Meet Zipkin: A Tracer for Debugging Microservices
For developers, debugging a complex application is a difficult enough task, but tracking a latency issue that runs across a set of microservices that make up a distributed application is even more daunting. Traditional tracing tools, such as DTrace, are built for following single processes on a single CPU.
To aid in microservices debugging, a number of organizations are turning to Zipkin, an open source tracer for microservices, first developed by Twitter to track Web requests as they bounced around different servers.
“The community is starting to standardize around Zipkin,” said Mike Gehard, senior software engineer at Pivotal Labs. We spoke with Gehard at the Cloud Foundry Europe Summit 2016, where he gave a Spring Boot tutorial that incorporated Zipkin.
AirBnb and Uber are also both using Zipkin. On the commercial side, at least one company, LightStep, offers enterprise support for the technology.
And this week, the Cloud Native Computing Foundation is mulling over the next project to take under its wing, and Zipkin is under consideration. Zipkin makes sense for the CNCF portfolio, which is a growing stack of open source tools for running cloud native workloads, starting with the Kubernetes orchestrator.
“Zipkin has helped us find a whole slew of untapped performance optimizations, such as removing memcached requests, rewriting slow MySQL SELECTs, and fixing incorrect service timeouts,” wrote then-Twitter engineer Chris Aniszczyk (now with the CNCF) in a 2012 blog post announcing the open sourcing of the technology.
Twitter developed the technology using a Google paper that described Google’s internally-built distributed app debugger, Dapper.
Debugging is, in theory, an easy thing to do. The general approach is to find the problem, then fix the problem. In many cases, this can be done by attaching a debugger to a process and watching the stream of things that happen, what calls are being made, what data is being moved, and so on.

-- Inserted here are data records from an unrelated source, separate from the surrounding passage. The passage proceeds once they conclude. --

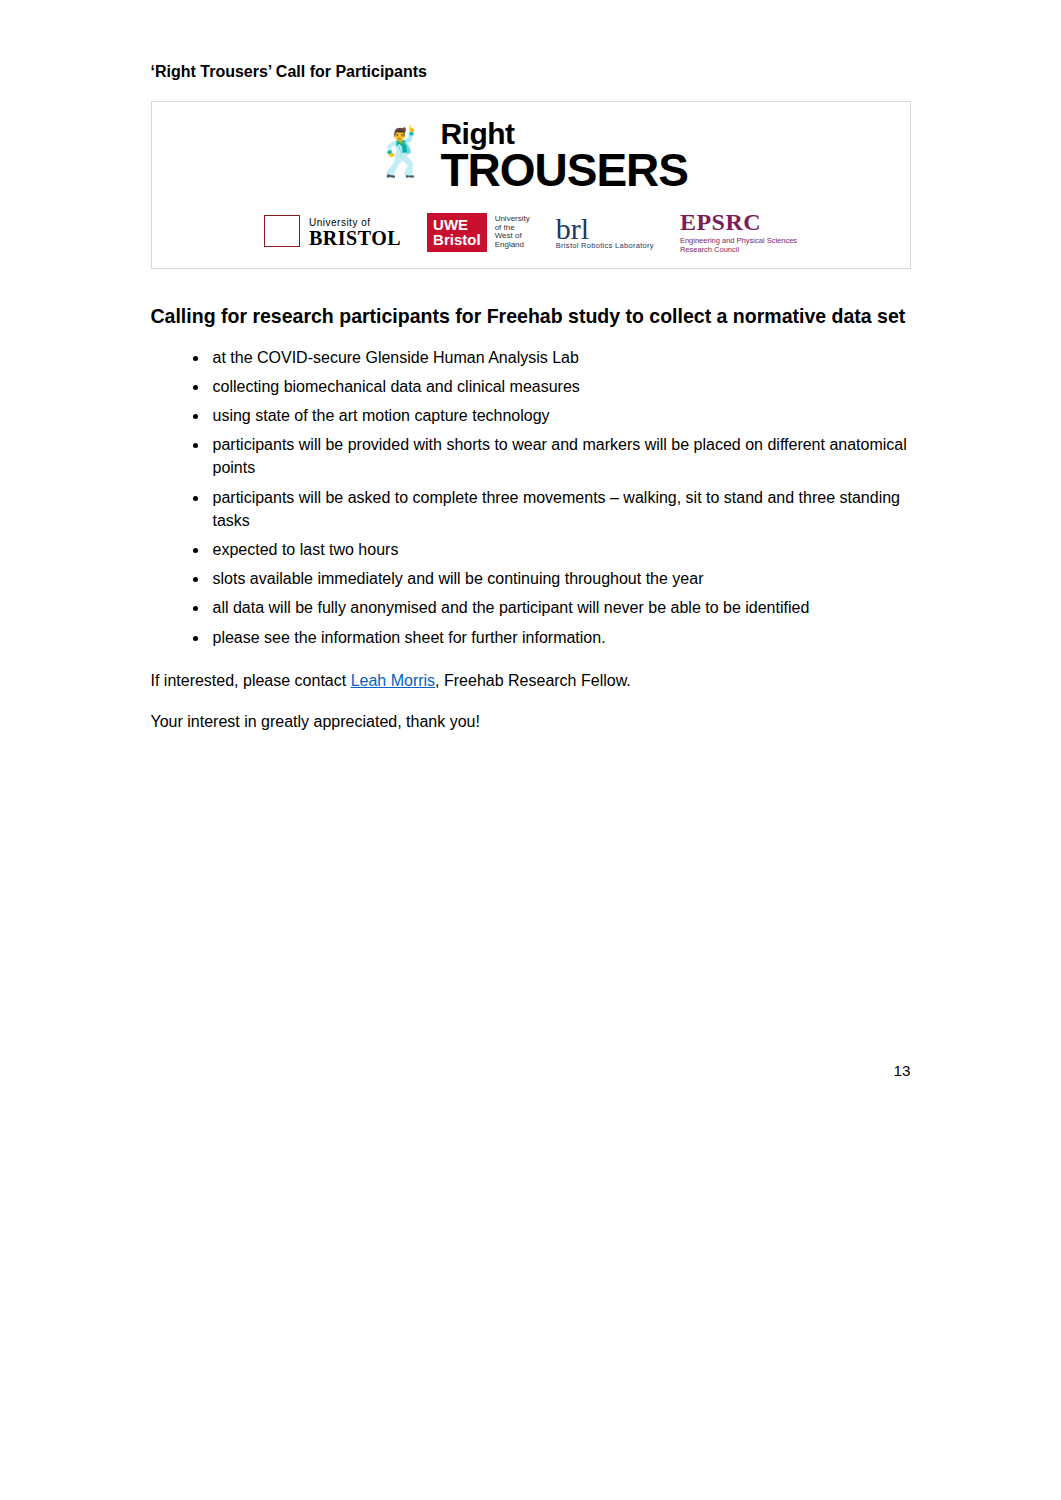‘Right Trousers’ Call for Participants
🕺 Right TROUSERS
University of BRISTOL
UWE
Bristol University
of the
West of
England
brl Bristol Robotics Laboratory
EPSRC Engineering and Physical Sciences
Research Council
Calling for research participants for Freehab study to collect a normative data set
at the COVID-secure Glenside Human Analysis Lab
collecting biomechanical data and clinical measures
using state of the art motion capture technology
participants will be provided with shorts to wear and markers will be placed on different anatomical points
participants will be asked to complete three movements – walking, sit to stand and three standing tasks
expected to last two hours
slots available immediately and will be continuing throughout the year
all data will be fully anonymised and the participant will never be able to be identified
please see the information sheet for further information.
If interested, please contact Leah Morris, Freehab Research Fellow.
Your interest in greatly appreciated, thank you!
13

Debugging distributed systems, however, is not so easy, Gehard explained. When a user reports that the service is slow, or not working at all, the new challenge is to find out where the problem happened. One user request will kick off multiple microservices, and may even backtrack through a microservice more than once. Each microservice — and some organizations can have hundreds of microservices — will generate its own log.
Of course, a developer could search through these multiple logs using a tool like Splunk or Elasticsearch, tracking the user request across multiple services. If you know a request came in at 4:52 a.m. you can search all the logs from 4:52 a.m. to, say, 4:55 a.m. But there is a lot of other events going on at the same time, so it is extremely difficult to track a request through the dynamic maze of microservices.
Enter Zipkin. This software aggregates timing data that can be used to track down latency issues.
That data is transmitted back to a Zipkin server, which is captured by Node.js and stored in Cassandra. It is left to the user to establish the communication protocol between the emitter and the collector; for his class, Gehard uses RabbitMQ. Scribe, HTTP, and Kafka are also recommended as transport mechanisms.
Zipkin comes with a Web interface that shows the amount of traffic each microservice instance is getting. The log data can be filtered by application, length of trace, annotation, or timestamp.
This approach does add some latency to a microservices architecture, as well as add to the size of the microservice itself. “Microservices are a set of trade-offs,” Gehard said. “If I can scale the service, I’m willing to add some costs.”
Zipkin is not the only microservices monitoring tool in the market. Interested parties should also take a look at OpenTracing (also based on Google Dapper) and RisingStack’s Trace, a full-stack monitoring service that includes distributed tracing capabilities.